[What is required]
Rewrite the rows from the start through the line containing "contrast equalizer: y", changing "developed" to "edited" and leaving everything else as it is. Return only those lines.

[Dataset extract]
** Begin **

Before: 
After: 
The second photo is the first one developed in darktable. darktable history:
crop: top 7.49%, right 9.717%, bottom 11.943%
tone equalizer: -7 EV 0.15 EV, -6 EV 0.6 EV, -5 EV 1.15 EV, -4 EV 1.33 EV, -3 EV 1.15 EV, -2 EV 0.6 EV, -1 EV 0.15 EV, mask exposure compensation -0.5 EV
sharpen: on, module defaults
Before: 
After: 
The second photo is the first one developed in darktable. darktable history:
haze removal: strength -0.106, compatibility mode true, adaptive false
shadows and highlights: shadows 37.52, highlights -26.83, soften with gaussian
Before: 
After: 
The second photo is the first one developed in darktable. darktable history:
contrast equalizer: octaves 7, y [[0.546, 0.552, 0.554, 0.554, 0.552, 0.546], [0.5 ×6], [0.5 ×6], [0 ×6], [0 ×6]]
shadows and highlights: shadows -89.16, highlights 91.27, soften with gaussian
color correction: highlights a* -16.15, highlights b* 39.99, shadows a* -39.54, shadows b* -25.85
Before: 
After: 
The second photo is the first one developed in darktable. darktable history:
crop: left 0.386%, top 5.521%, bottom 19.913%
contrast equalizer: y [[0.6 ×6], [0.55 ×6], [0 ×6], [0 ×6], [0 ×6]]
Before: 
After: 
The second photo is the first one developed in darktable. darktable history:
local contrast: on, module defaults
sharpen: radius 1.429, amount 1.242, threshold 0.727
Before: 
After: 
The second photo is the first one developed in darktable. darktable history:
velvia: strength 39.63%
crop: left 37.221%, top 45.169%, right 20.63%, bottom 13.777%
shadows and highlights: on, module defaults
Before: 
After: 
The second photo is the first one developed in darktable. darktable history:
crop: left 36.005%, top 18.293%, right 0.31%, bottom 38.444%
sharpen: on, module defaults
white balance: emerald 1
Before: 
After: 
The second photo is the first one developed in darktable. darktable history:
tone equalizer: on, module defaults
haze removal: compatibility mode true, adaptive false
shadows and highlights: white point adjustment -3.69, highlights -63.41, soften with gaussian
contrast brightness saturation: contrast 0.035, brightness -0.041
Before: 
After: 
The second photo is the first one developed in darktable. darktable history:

** End **

[Solution to this task]
Before: 
After: 
The second photo is the first one edited in darktable. darktable history:
crop: top 7.49%, right 9.717%, bottom 11.943%
tone equalizer: -7 EV 0.15 EV, -6 EV 0.6 EV, -5 EV 1.15 EV, -4 EV 1.33 EV, -3 EV 1.15 EV, -2 EV 0.6 EV, -1 EV 0.15 EV, mask exposure compensation -0.5 EV
sharpen: on, module defaults
Before: 
After: 
The second photo is the first one edited in darktable. darktable history:
haze removal: strength -0.106, compatibility mode true, adaptive false
shadows and highlights: shadows 37.52, highlights -26.83, soften with gaussian
Before: 
After: 
The second photo is the first one edited in darktable. darktable history:
contrast equalizer: octaves 7, y [[0.546, 0.552, 0.554, 0.554, 0.552, 0.546], [0.5 ×6], [0.5 ×6], [0 ×6], [0 ×6]]
shadows and highlights: shadows -89.16, highlights 91.27, soften with gaussian
color correction: highlights a* -16.15, highlights b* 39.99, shadows a* -39.54, shadows b* -25.85
Before: 
After: 
The second photo is the first one edited in darktable. darktable history:
crop: left 0.386%, top 5.521%, bottom 19.913%
contrast equalizer: y [[0.6 ×6], [0.55 ×6], [0 ×6], [0 ×6], [0 ×6]]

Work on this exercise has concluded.